◆ PROBLEMS TO SOLVE
1/ In the essay on systems thinking, which book does the writer call their most influential?
2/ Translate this sentence from the essay on systems thinking into Spanish: "Communicating effectively is a valuable leadership skill, but Meadows focuses on an even more fundamental skill: how to think correctly."
3/ Pick up the essay on systems thinking after its last sentence and keep writing in the same voice.

◆ PASSAGE PROVIDED
How to safely think in systems.

systems (6)

The second most impactful book I’ve read is George Lakoff’s Don’t Think of an Elephant which lays out his theory of communication. Lakoff explores a fundamental organizational challenge: as you grow, it becomes increasingly difficult to communicate when you’re not in the room where a discussion happens. I once worked with a staff engineer who described their most significant contribution as giving initiatives catchy names and slogans to propel ideas further than any supporting data might.

That said, Don’t Think of an Elephant is my second most influential book, so there is one ahead of it. That book is Donella Meadows’ Thinking in Systems. Communicating effectively is a valuable leadership skill, but Meadows focuses on an even more fundamental skill: how to think correctly. Since reading Thinking in Systems, I’ve spent a lot of time doing what the title recommends: starting with an introduction to systems thinking, implementing a small language for modeling systems, and modeling why work-in-progress limits work, system reliability, and hiring funnels.

◆ DATA SEGMENT
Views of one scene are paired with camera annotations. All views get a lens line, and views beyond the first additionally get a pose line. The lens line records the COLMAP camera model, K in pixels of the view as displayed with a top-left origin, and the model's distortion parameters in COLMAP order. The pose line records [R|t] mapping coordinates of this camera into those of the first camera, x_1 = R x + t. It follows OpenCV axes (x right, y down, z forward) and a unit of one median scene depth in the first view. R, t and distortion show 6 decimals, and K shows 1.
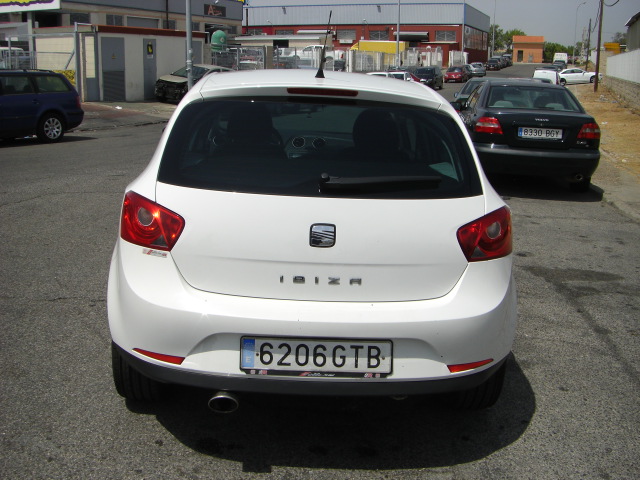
lens RADIAL K [[726.1, 0, 308.1], [0, 726.1, 241.1], [0, 0, 1]] dist [-0.142865, 0.000000]
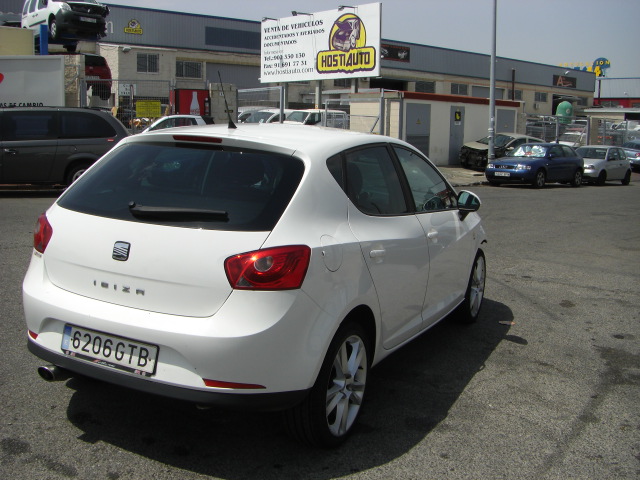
lens RADIAL K [[726.1, 0, 313.4], [0, 726.1, 238.6], [0, 0, 1]] dist [-0.142865, 0.000000]
pose [[0.882593, 0.082402, -0.462860, 0.759326], [-0.126911, 0.989729, -0.065798, 0.009105], [0.452685, 0.116814, 0.883986, 0.059987]]
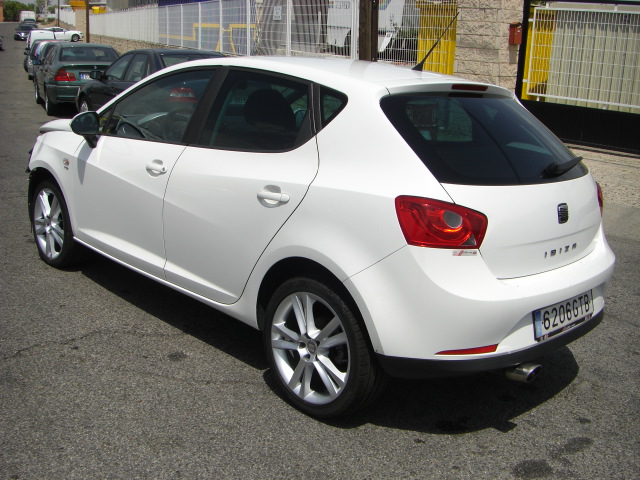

◆ ANSWERS TO THE EXERCISES
1/ Donella Meadows' Thinking in Systems.

2/ Comunicarse con eficacia es una habilidad de liderazgo valiosa, pero Meadows se centra en una habilidad aún más fundamental: cómo pensar correctamente.

3/
While there are a decent number of folks out there modeling systems, there’s a much larger group of folks who think of themselves as systems thinkers but utilize techniques like modeling rather casually (a polite way of saying that they don’t use them). Even with modeling tools available, I’ve often taken the shortcut of intuitive modeling, which over time has given me quite the education in making well-intentioned reasoning errors.

Here are a few rules I’ve collected for thinking in systems safely.

1. When your model and reality conflict, reality is always right

Occasionally you’ll encounter a systems thinker who anchors on their intuitive model of how things ought to work to the extent that they ignore how things are actually working. When they run into serious trouble, they get stuck explaining that they shouldn’t be running into trouble.

To avoid that trap, remember that when your model and reality conflict, reality is always right.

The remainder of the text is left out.